Очевидно, что лексикон ее был не разнообразен. Но и это опять-таки мило. Она знает, что она куколка и что les messieurs любят куколок совсем не за лексикон. Они любят потому, что они… дурные. Это слово запало в ее голову, и она повторяет его, как повторяла и ее куколка-maman. Они дурные, но, вместе с тем, они и милые, хотя об этом не принято говорить, а можно только по секрету думать. И maman ее по секрету так думала, и в доказательство, что les messieurs бывают и милые, большая куколка произвела на свет маленькую куколку. Дурные и милые — весь круг ее мыслей тут, а в то же время и весь лексикон. Ужели это не трогательно?
— Ну, что́ обо мне говорить! — ответил я, — нет, ты лучше вот что скажи: где ты это платьице шила?
— У Worth… я всегда у него, весь туалет делаю. Ах, он такой милый! Et gentleman — jusqu’au bout des ongles! Когда он снимает мерку, я всегда хохочу. А тебе нравится это платье?
Она инстинктивно встала, подошла к зеркалу, посмотрелась спереди, отошла, потом повернулась, опять отошла, оглянулась и поправила сзади складочку.
— Не правда ли, хорошо?
— Восхитительно!
— И что ужасно приятно: я почти совсем не чувствую, что я одета. А впрочем, это достается не легко, потому что он (Worth) ужасно как строг! Когда он снимает мерку или примеривает — это целый урок… Он командует, à la lettre командует. Представь себе, не позволяет дышать: tâchez de ne plus respirer… parfaitement! oui, c’est ça! Приказывает принимать всевозможные позы: mélancolique, suppliante, impérieuse…заставляет поднимать руки… И это… иногда без рукавов!
— Ах!
— Да, и мне ужасно было в первый раз страшно. Но потом привыкла — и ничего!
— Ну, а перчатки где берешь?
— Перчатки — у Boivin, шляпки — у Coralie. Ну, посмотри: разве можно сказать, что это — шляпка?
Она опять подошла к зеркалу и повернулась перед ним.
— Какая это шляпка!
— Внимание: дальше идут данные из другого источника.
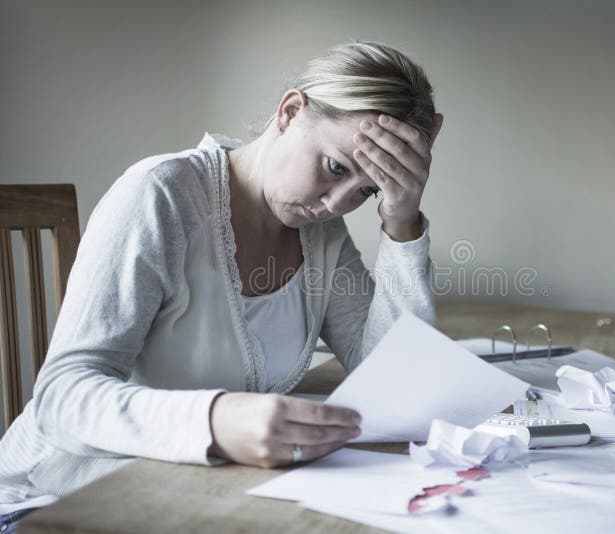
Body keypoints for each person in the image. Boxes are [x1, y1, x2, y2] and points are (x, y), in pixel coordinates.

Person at [0, 40, 443, 530]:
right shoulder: (160, 196)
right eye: (335, 167)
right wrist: (214, 421)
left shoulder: (319, 231)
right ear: (290, 111)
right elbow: (61, 399)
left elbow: (390, 378)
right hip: (51, 500)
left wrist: (401, 219)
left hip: (197, 495)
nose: (337, 203)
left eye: (367, 190)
Это — воздушное безе́! Это «шпанские ветры»… помнишь, у вас был повар Кузьма — как он отлично «шпанские ветры» приготовлял!
— Ах, Симон так любил это пирожное!
— И это пирожное, и тебя…
— Нет, он любил еще Милэди! помнишь, у нас рыженькая лошадка была, еще я верхом на ней всегда ездила? Еще однажды я так неловко свалилась?
— Помню, помню! Стало быть, три вещи Симон любил: «шпанские ветры», кобылку и тебя. Все вместе это составляет ваши семейные les pieux souvenirs. Но ножки твои, Наташа? Я непременно хочу твою ножку видеть!
Она слегка сжалась, молвила: ах, ты все такой же… дурной! но ножку все-таки показала… Ах, это была ножка!!
— Прелесть! — воскликнул я от глубины души, — и как обута — восхищенье!
— Да, но это уж не в Париже, — заметила она очень серьезно, — туфли и ботинки мне Теодо́р отсюда присылал от Auclair.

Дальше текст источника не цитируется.